Les deux candidats Kamala Harris et Donald Trump sont-ils comme les USA : un pays totalement divisé ?
Jamais, sauf bien sûr pendant la guerre civile, le pays n’a été aussi divisé. Deux Amériques qui ne se parlent plus et que tout oppose. La vision du monde aime les grands enjeux sociétaux, l’avortement par exemple. L’émergence d’une pensée éveillée a largement contribué à diviser le pays. Chacun des deux candidats incarne un modèle de société radicalement opposé à l’autre. Ce sera très compliqué, non pas de les réconcilier, mais simplement de les faire cohabiter.
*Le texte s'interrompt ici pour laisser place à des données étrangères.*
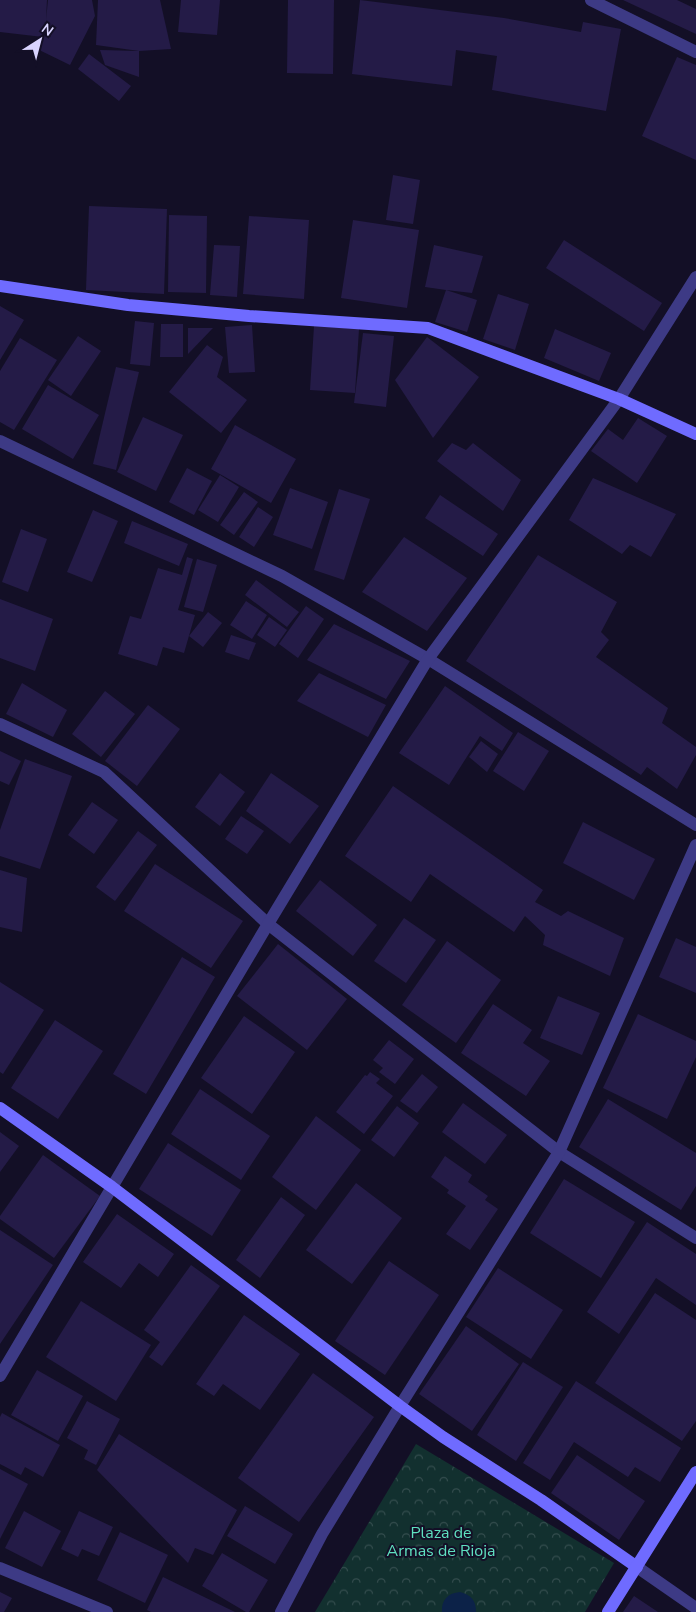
<svg xmlns="http://www.w3.org/2000/svg" width="696" height="1612" viewBox="0 0 696 1612" font-family="'Nunito Sans',sans-serif">
  <defs>
    <pattern id="park-crowns" width="20" height="18" patternUnits="userSpaceOnUse" patternTransform="scale(1.25)"><rect width="20" height="18" fill="#12302f"/><path d="M2 6a3 3 0 1 1 6 0M12 15a3 3 0 1 1 6 0" fill="none" stroke="#344d4e"/></pattern>
  </defs>
  <rect width="100%" height="100%" fill="#130f26"/>
  <path fill="url(#park-crowns)" d="M416,1444l198,119 -29,49h-270z"/>
  <path fill="#0c2248" d="M460,1592c11,3 16,8 16,20h-34c-1,-12 6,-19 18,-20z"/>
  <g fill="#241b47">
    <path d="M0,0h47l-1,20 2,-20h44l3,16 -25,49 -39,-19 12,-9 -43,-5z"/>
    <path d="M98,0h62l11,49 -32,2 -43,-6z"/>
    <path d="M181,0h39l-3,35 -39,-3z"/>
    <path d="M288,0h46l-1,74 -46,-1z"/>
    <path d="M360,0l144,18 77,14 2,-10 38,7 -15,82 -114,-21 5,-34 -41,-6 -4,36 -100,-12z"/>
    <path d="M623,0h54l19,9v25z"/>
    <path d="M100,50l39,1v26l-34,-12z"/>
    <path d="M89,54l42,32 -12,15 -41,-32z"/>
    <path d="M677,57l19,8v95l-54,-24z"/>
    <path d="M393,175l27,5 -7,44 -27,-4z"/>
    <path d="M89,206l78,3 -3,85 -78,-4z"/>
    <path d="M169,215l38,1 -1,77 -38,-1z"/>
    <path d="M249,216l60,4 -5,79 -61,-5z"/>
    <path d="M353,220l66,10 -12,78 -66,-10z"/>
    <path d="M564,240l98,63 -18,28 -98,-63z"/>
    <path d="M214,245l26,1 -3,51 -27,-2z"/>
    <path d="M434,245l49,11 -11,37 -26,-3 31,10 -10,32 -32,-10 11,-32 -21,-3z"/>
    <path d="M498,294l31,10 -14,46 -32,-11z"/>
    <path d="M0,306l24,14 -24,40z"/>
    <path d="M135,321l19,2 -4,43 -20,-2z"/>
    <path d="M161,324h22v33h-23z"/>
    <path d="M252,325l3,47 -26,1 -4,-46z"/>
    <path d="M314,326l45,3 -4,64 -45,-3z"/>
    <path d="M188,328h25l-25,26z"/>
    <path d="M555,329l56,24 -12,28 -55,-23z"/>
    <path d="M363,333l31,3 -8,71 -32,-4z"/>
    <path d="M78,336l23,15 -30,45 -23,-16z"/>
    <path d="M427,337l52,40 -46,61 -38,-58z"/>
    <path d="M20,338l37,22 -43,70 -14,-8v-51z"/>
    <path d="M207,345l16,12 -6,20 30,23 -26,33 -52,-41z"/>
    <path d="M116,367l23,5 -23,98 -23,-6z"/>
    <path d="M48,385l51,30 -26,44 -51,-30z"/>
    <path d="M143,417l40,18 -27,56 -39,-19z"/>
    <path d="M638,418l29,18 -30,47 -46,-32 17,-22 15,11z"/>
    <path d="M235,425l61,34 -25,44 -60,-34z"/>
    <path d="M452,443l14,7 7,-7 48,37 -18,31 -66,-50z"/>
    <path d="M187,468l25,13 -18,34 -25,-13z"/>
    <path d="M220,475l19,12 -21,35 -20,-12z"/>
    <path d="M593,478l83,36 -25,43 -21,-12 -8,9 -53,-34z"/>
    <path d="M290,488l38,14 -16,47 -39,-14z"/>
    <path d="M339,489l31,10 -26,81 -30,-10z"/>
    <path d="M244,492l14,10 -24,33 -14,-10z"/>
    <path d="M440,495l58,39 -15,22 -58,-38z"/>
    <path d="M258,507l15,10 -19,30 -15,-10z"/>
    <path d="M93,510l25,11 -26,61 -25,-10z"/>
    <path d="M132,521l56,23 -9,22 -55,-23z"/>
    <path d="M21,529l26,10 -19,53 -26,-10z"/>
    <path d="M404,537l63,41 -40,53 -65,-39z"/>
    <path d="M538,555l79,47 -16,30 8,8 -13,17 72,51 -6,15 34,24v8l-19,34 -30,-22 -6,8 -175,-114z"/>
    <path d="M187,557l6,2 -15,51 17,5 -11,38 -21,-6 -6,19 -39,-12 12,-38 11,3 17,-51 24,7z"/>
    <path d="M197,559l20,6 -14,47 -19,-5z"/>
    <path d="M256,580l43,32 -12,15 -42,-32z"/>
    <path d="M0,599l53,20 -18,52 -35,-13z"/>
    <path d="M246,601l21,14 -15,24 -22,-14z"/>
    <path d="M306,606l18,13 -26,39 -19,-14z"/>
    <path d="M208,612l14,11 -19,24 -14,-11z"/>
    <path d="M269,617l18,13 -12,17 -18,-12z"/>
    <path d="M334,624l76,37 -24,38 -79,-39z"/>
    <path d="M231,635l25,8 -7,17 -24,-8z"/>
    <path d="M319,673l67,32 -18,32 -71,-36z"/>
    <path d="M22,683l45,27 -14,27 -47,-23z"/>
    <path d="M445,686l68,47 -11,18 -22,-15 -31,49 -50,-32z"/>
    <path d="M105,691l30,23 -34,43 -29,-23z"/>
    <path d="M148,705l32,24 -43,57 -32,-25z"/>
    <path d="M518,732l31,19 -25,40 -31,-20z"/>
    <path d="M481,741l17,13 -11,18 -18,-15z"/>
    <path d="M0,751l21,10 -12,24 -9,-4z"/>
    <path d="M25,759l47,17 -32,93 -40,-13v-26z"/>
    <path d="M220,773l25,19 -25,34 -25,-19z"/>
    <path d="M271,773l48,33 -29,38 -44,-33z"/>
    <path d="M393,786l150,104 -8,12 26,14 7,-5 56,27 -14,38 -67,-31 2,-10 -20,-19 -11,16 -84,-58 -19,28 -66,-46z"/>
    <path d="M92,802l26,18 -24,34 -26,-19z"/>
    <path d="M241,816l23,15 -17,23 -22,-15z"/>
    <path d="M583,822l72,37 -21,41 -71,-37z"/>
    <path d="M138,831l19,14 -42,56 -19,-14z"/>
    <path d="M155,864l88,57 -32,47 -87,-57z"/>
    <path d="M0,870l27,8 -5,54 -22,-5z"/>
    <path d="M320,880l57,45 -24,31 -57,-45z"/>
    <path d="M404,918l32,22 -30,43 -32,-22z"/>
    <path d="M676,938l20,9v46l-37,-16z"/>
    <path d="M447,941l54,39 -45,63 -54,-38z"/>
    <path d="M278,944l69,55 -40,51 -70,-54z"/>
    <path d="M182,957l33,20 -69,117 -33,-20z"/>
    <path d="M0,982l44,28 -41,64 -3,-2z"/>
    <path d="M558,996l42,17 -18,42 -42,-17z"/>
    <path d="M493,1004l39,26 -9,13 27,18 -24,35 -65,-43z"/>
    <path d="M638,1014l58,27v16l-29,62 -64,-31z"/>
    <path d="M244,1016l51,36 -43,62 -51,-36z"/>
    <path d="M55,1020l48,31 -45,68 -47,-31z"/>
    <path d="M389,1040l25,19 -19,25 -16,-12 4,-4 -10,-8z"/>
    <path d="M370,1072l10,7 -4,4 17,13 -29,38 -28,-22 29,-37 2,1z"/>
    <path d="M422,1074l16,13 -21,26 -17,-12z"/>
    <path d="M200,1089l70,47 -29,44 -70,-46z"/>
    <path d="M608,1099l88,54v33l-15,24 -102,-63z"/>
    <path d="M463,1103l44,32 -22,29 -43,-32z"/>
    <path d="M397,1106l22,17 -25,34 -23,-17z"/>
    <path d="M316,1116l45,34 -45,60 -44,-33z"/>
    <path d="M0,1132l19,14 -19,26z"/>
    <path d="M168,1143l73,47 -29,46 -73,-47z"/>
    <path d="M43,1155l57,41 -46,62 -54,-39v-3z"/>
    <path d="M445,1156l27,19 -4,7 20,14 -3,4 13,9 -28,41 -24,-16 20,-28 -19,-13 2,-3 -18,-13z"/>
    <path d="M564,1179l71,43 -34,56 -71,-45z"/>
    <path d="M356,1183l46,35 -50,66 -46,-34z"/>
    <path d="M281,1197l24,18 -45,63 -24,-18z"/>
    <path d="M117,1214l57,40 -16,23 -19,-14 -18,25 -38,-26z"/>
    <path d="M647,1222l49,32v51l-40,-27 -37,56 -32,-22z"/>
    <path d="M0,1230l53,35 -53,79z"/>
    <path d="M389,1261l50,34 -54,80 -50,-34z"/>
    <path d="M191,1265l29,21 -58,80 -13,-9 11,-15 -16,-12z"/>
    <path d="M498,1268l65,42 -32,49 -65,-42z"/>
    <path d="M655,1293l41,27v101l-14,20 -87,-58z"/>
    <path d="M81,1301l70,44 -35,56 -70,-44z"/>
    <path d="M244,1315l56,39 -40,56 -37,-26 -9,12 -18,-12z"/>
    <path d="M466,1326l53,38 -47,67 -53,-37z"/>
    <path d="M523,1362l40,25 -47,74 -39,-26z"/>
    <path d="M37,1370l46,26 -25,45 -47,-26z"/>
    <path d="M313,1373l61,44 -75,105 -61,-44z"/>
    <path d="M576,1381l105,67 -21,34 -25,-15 -7,10 -54,-35 -24,38 -27,-17z"/>
    <path d="M87,1401l33,18 -24,46 -12,-6 4,-9 -21,-12z"/>
    <path d="M2,1413l58,32 -17,32 -18,-10 -4,8 -21,-11v-47z"/>
    <path d="M119,1434l118,76 -24,45 -18,-7 -7,15 -91,-93z"/>
    <path d="M577,1455l68,46 -26,39 -68,-47z"/>
    <path d="M0,1469l28,15 -28,55z"/>
    <path d="M245,1506l48,28 -18,30 -48,-28z"/>
    <path d="M24,1511l37,20 -19,36 -37,-19z"/>
    <path d="M79,1511l34,16 -14,29 -17,-7 -4,8 -17,-8z"/>
    <path d="M120,1532l48,23 -23,48 -48,-23z"/>
    <path d="M222,1553l46,27 -19,32h-3l-44,-26z"/>
    <path d="M163,1577l72,35h-84l-4,-2z"/>
    <path d="M0,1592l12,6 -8,14h-4z"/>
    <path d="M634,1596l24,16h-35z"/>
  </g>
  <g fill="none" stroke-linecap="round" stroke-linejoin="round">
    <g stroke="#3d3a85" stroke-width="12">
      <path d="M591,0l105,52"/>
      <path d="M0,441l282,135 146,83 268,166"/>
      <path d="M0,724l104,48 164,152 291,228 137,86"/>
      <path d="M0,1376l268,-452 160,-265 191,-260 77,-122"/>
      <path d="M637,1567l59,41"/>
      <path d="M0,1568l107,44"/>
      <path d="M281,1612l41,-78 78,-128 159,-254 137,-307"/>
    </g>
    <g stroke="#6f6bff" stroke-width="12">
      <path d="M0,286l128,19 121,11 179,12 191,71 77,35"/>
      <path d="M0,1108l112,79 288,219 43,31 98,63 96,67"/>
      <path d="M608,1612l88,-140"/>
    </g>
  </g>
  <g text-anchor="middle" stroke-width="4" stroke-linejoin="round" paint-order="stroke">
    <g font-size="16" fill="#5fe0c0" stroke="#130f26">
      <text x="441" y="1538">Plaza de<tspan x="441" dy="18">Armas de Rioja</tspan></text>
    </g>
  </g>
  <g transform="translate(40 40) rotate(36)" stroke="#130f26" stroke-width="4" paint-order="stroke">
  <path d="M0-4L9 19L0 12L-9 19Z" fill="#d9d4ff"/>
  <text y="-8" font-size="14" font-weight="bold" text-anchor="middle" fill="#d9d4ff">N</text>
  </g>
</svg>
Quel regard portez-vous sur l’état de santé de la démocratie américaine depuis votre départ du pays ?
La démocratie américaine est malade, c’est évident. Il est incapable de renouveler le personnel politique et le bipartisme fige le débat dans un affrontement sans nuance. Cette élection sera aussi la plus coûteuse de l’histoire : plus de 14 milliards de dollars avec un poids accru des milliardaires, regardez l’engagement d’Elon Musk aux côtés de Trump.
La campagne a été incroyablement violente. Tentatives d’assassinat, invectives constantes, mentions de nombreux contre-vérités, notamment de la part de Donald Trump. Mais cela n’affecte pas son électorat. Comment l’expliquer ?
Tous les électeurs de Trump n’apprécient pas son style, sa vulgarité, sa violence et ses mensonges. Mais ils sont prêts à tout pour évincer le candidat démocrate. Elle incarne la fin des valeurs sociétales auxquelles ils sont attachés et représente, selon eux, un danger mortel pour l’économie avec un programme qu’ils n’hésitent pas à qualifier de « socialiste ».
Peut-on envisager que ce type de campagne, de débat politique, devienne une norme ici en France, dans quelques années ?
La France est un pays où le débat politique, quoi qu’on en pense, apparaît très subtil par rapport aux Etats-Unis même si là aussi certains se comportent de manière caricaturale. Je me veux donc relativement optimiste mais vigilant car souvent ce qui se passe en Amérique nous arrive avec 15 ou 20 ans de retard…
Pratique
Michel Floquet est l’auteur de Sad America, qui évoque les USA de Donald Trump, publié en 2016 aux éditions Arènes.